NEW YORK (CBSNewYork) -- Alarming new accusations about the city's homeless shelters surfaced Tuesday night, along with more complaints about homeless encampments populated by those who eschew shelters.

As CBS2's Tracee Carrasco reported, a homeless encampment on West 38th Street in Midtown Manhattan is significantly smaller compared with earlier this month. But residents said it is still overtaking the neighborhood.

"It just kept growing and growing, and then now you're seeing like 10 people there," said John Mudd of the Midtown South Community Council.

Chairs, suitcases, boxes and even a woman using the restroom on the street were among the sights at the encampment Tuesday. Some said they are there because it is their only option.

"They always keep telling you: 'Well, we're still looking for a place for you. We're going to try to put you in a two-man apartment,'" said a man named Paul, who is homeless. "They go on and on with this and I told you, I was out here since the winter."

He said the streets are also better than the alternative.

"Safer in the streets, yeah," a man said. "I got family out here. You know what I mean? I don't like shelters because I got beat up too many times."

They all agree they are not rushing into shelters like one from which CBS2 obtained video.

The video showed stomach-turning pictures of dirty toilets, broken tiles, mold, and cockroaches running wild over garbage-strewn facilities. They document the conditions that homeless families with children are forced to endure at the New Dawn Shelter in Harlem – in what is not the best advertisement for convincing people to enter city shelters.

"Bad plumbing, elevator service always breaks down, mold everywhere, roaches, mice, raccoons living inside the building," said Alexis Fleming, who is homeless.

On Tuesday, Fleming was limping because, he said, shelter workers beat him last week when he demanded that things be fixed.

"Multiple people kept hitting me – my back, my neck, everything," Fleming said.

CBS2 Political Reporter Marcia Kramer asked Mayor Bill de Blasio about it.

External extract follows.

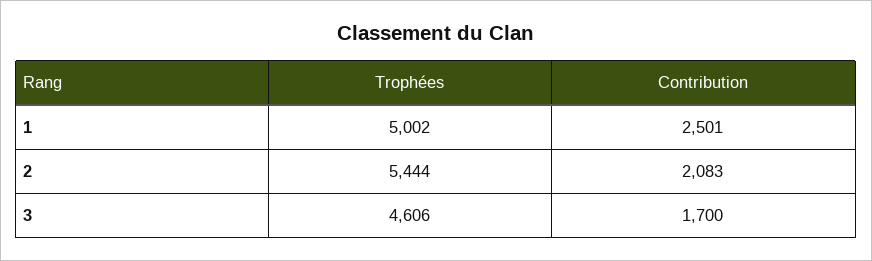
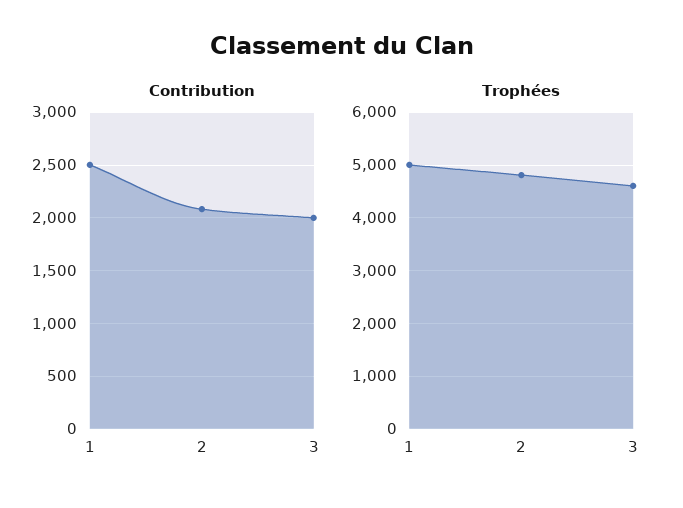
Trophées, 2: 5444 -> 4800
Contribution, 3: 1700 -> 2000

"I had not heard that case, and obviously if that's true, I'm very, very concerned," de Blasio said.

Kramer's questions for the mayor were focused on a discovery by CBS2 homeless consultant Robert Mascali, a former deputy commissioner in the Department of Homeless Services that efforts to get the homeless off the streets are often unsuccessful.

Of 4,084 contacts with the homeless between July 12 and Aug. 8, just 22 agreed to seek shelter – in what Mascali said was a success rate of less than 1 percent.

Kramer asked de Blasio about the failure of outreach efforts.

Kramer: "When you have these stories get out, 'Go to this shelter because it's bad,' doesn't it make it more difficult for you to do your job, and should you close a shelter like the New Dawn Shelter because their conditions are so horrible?"

De Blasio: "So I say this – we have to create a new reality. We have to create a reality where folks who are homeless and on the street, that they can feel confident that they can go into a safe haven or a shelter and be safe and clean and get the support they need. You're absolutely right – there are some shelters that are not acceptable."

Late Tuesday, Human Resources Commissioner Steve Banks told CBS2 the agency has hired a new group to run the New Dawn Shelter, and that it "will address conditions that have built up over many years."

"We have zero tolerance for the mistreatment of clients," Banks said.

Earlier, Banks said he was trying new approaches to get the homeless off the streets.

"We've built by name a list of 1,200 people who we have their actual names and we're actively trying to bring them in," Banks said.

The mayor also officials will release a report next month about the difficulty of getting the homeless into shelters, and make more recommendations for how to do it better.